ABOUT THIS TASK:
Return the data exactly, without pictures.

=====

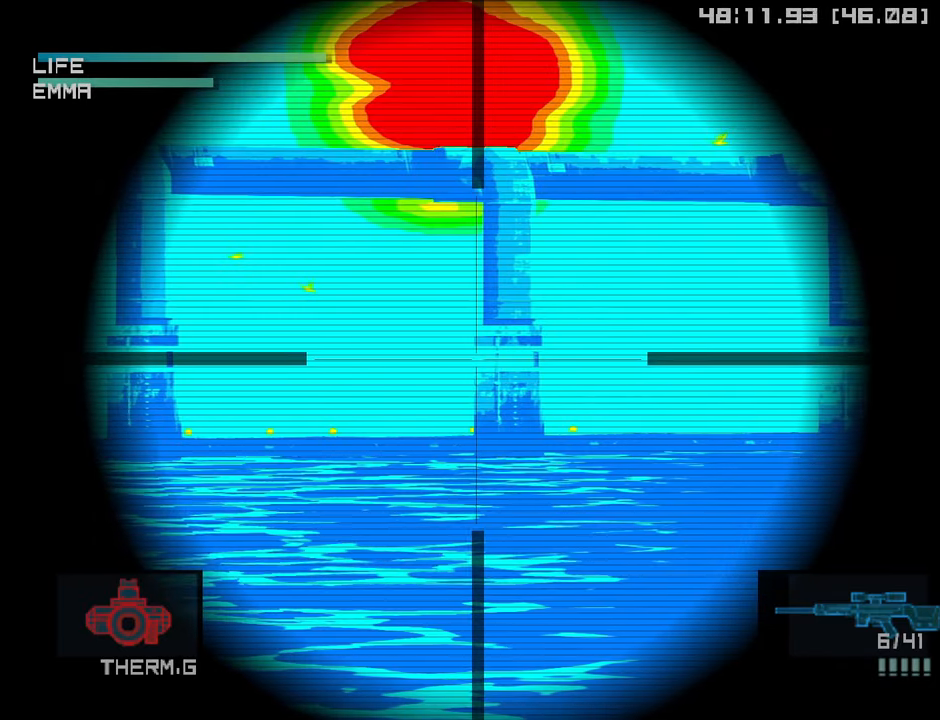
{"buttons": [], "left_stick": "center", "right_stick": "center", "events": [[316, "left_stick", "center"]]}
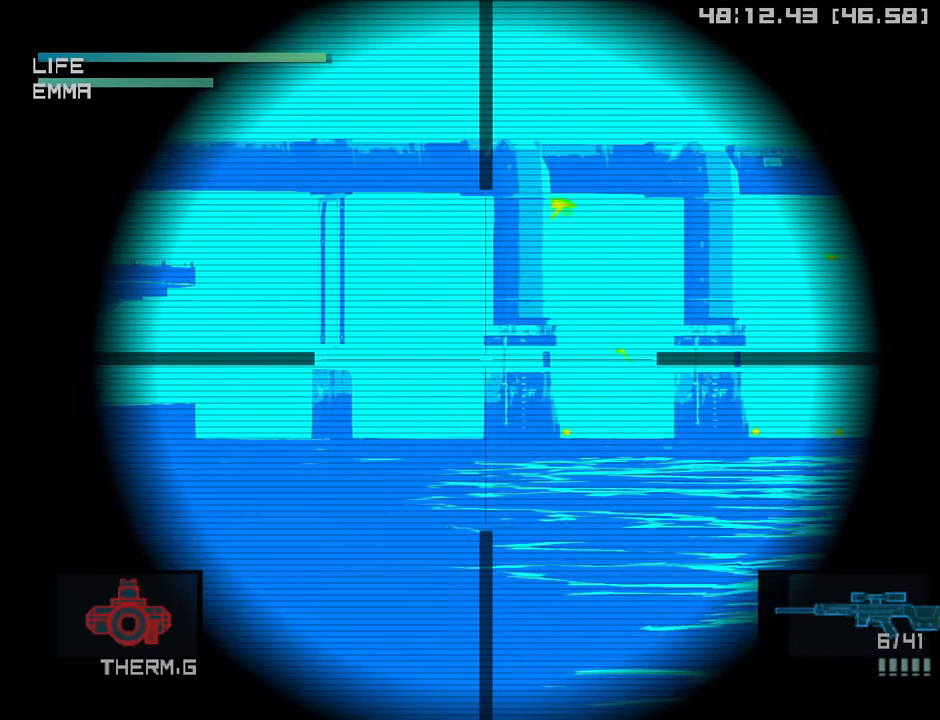
{"buttons": [], "left_stick": "center", "right_stick": "center", "events": [[316, "left_stick", "down-right"], [450, "left_stick", "center"]]}
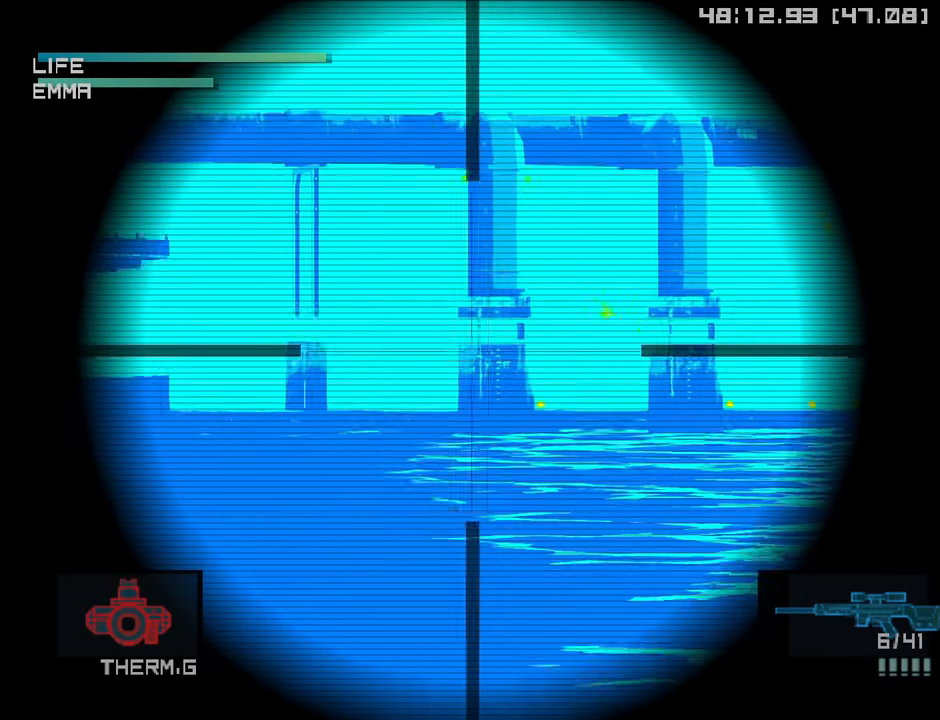
{"buttons": ["CIRCLE"], "left_stick": "center", "right_stick": "center", "events": [[166, "left_stick", "right"], [250, "left_stick", "center"], [283, "CIRCLE", "down"]]}
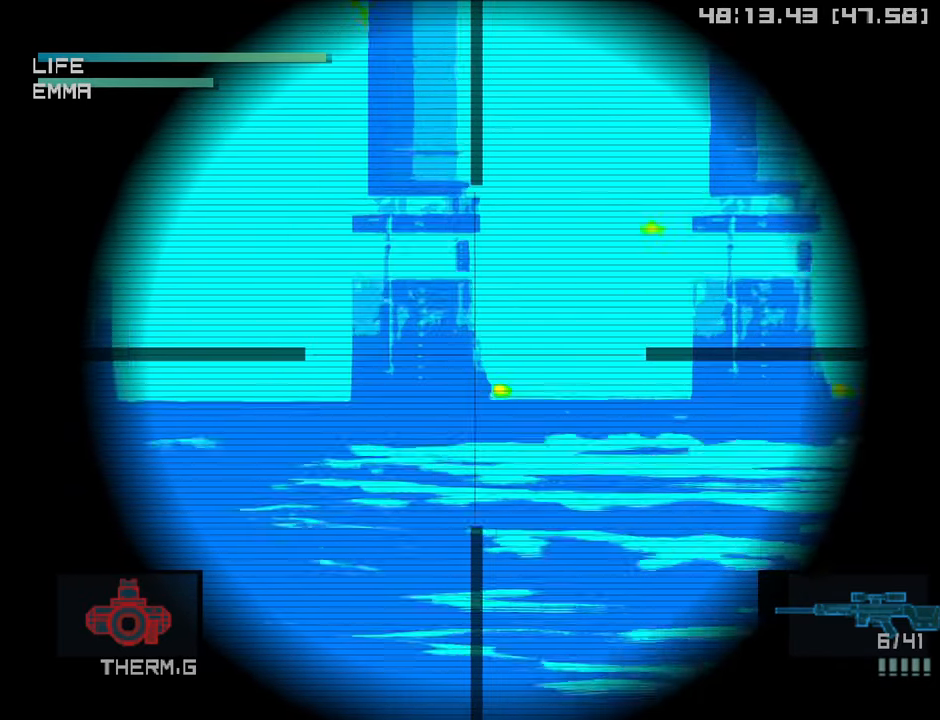
{"buttons": ["CIRCLE"], "left_stick": "center", "right_stick": "center", "events": []}
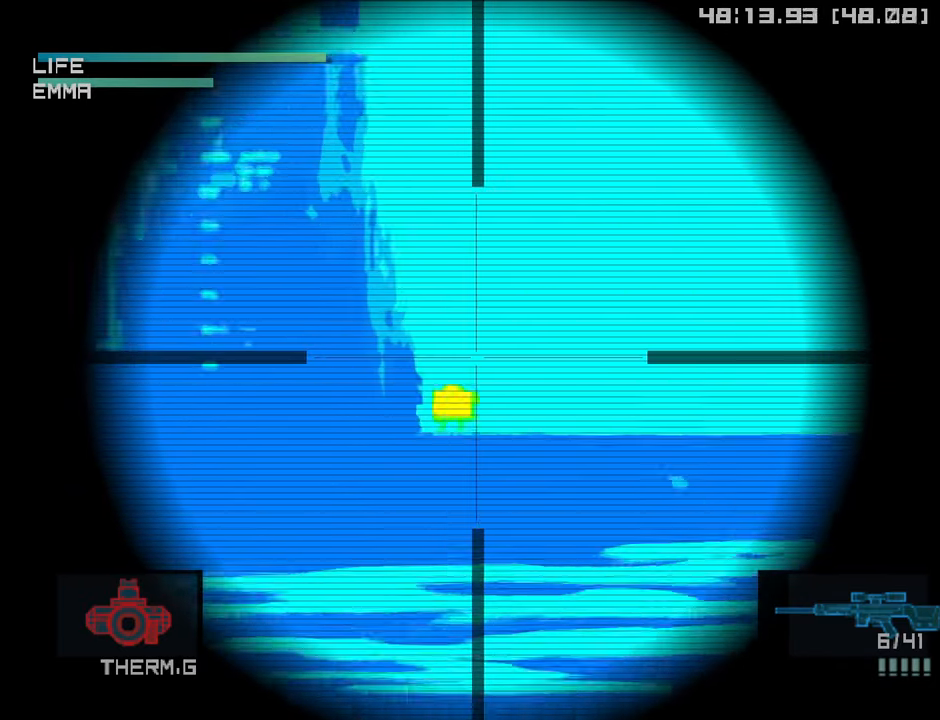
{"buttons": [], "left_stick": "center", "right_stick": "center", "events": [[16, "left_stick", "down"], [66, "left_stick", "center"], [133, "CIRCLE", "up"]]}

=====

SOLUTION:
{"buttons": [], "left_stick": "center", "right_stick": "center", "events": [[316, "left_stick", "center"]]}
{"buttons": [], "left_stick": "center", "right_stick": "center", "events": [[316, "left_stick", "down-right"], [450, "left_stick", "center"]]}
{"buttons": ["CIRCLE"], "left_stick": "center", "right_stick": "center", "events": [[166, "left_stick", "right"], [250, "left_stick", "center"], [283, "CIRCLE", "down"]]}
{"buttons": ["CIRCLE"], "left_stick": "center", "right_stick": "center", "events": []}
{"buttons": [], "left_stick": "center", "right_stick": "center", "events": [[16, "left_stick", "down"], [66, "left_stick", "center"], [133, "CIRCLE", "up"]]}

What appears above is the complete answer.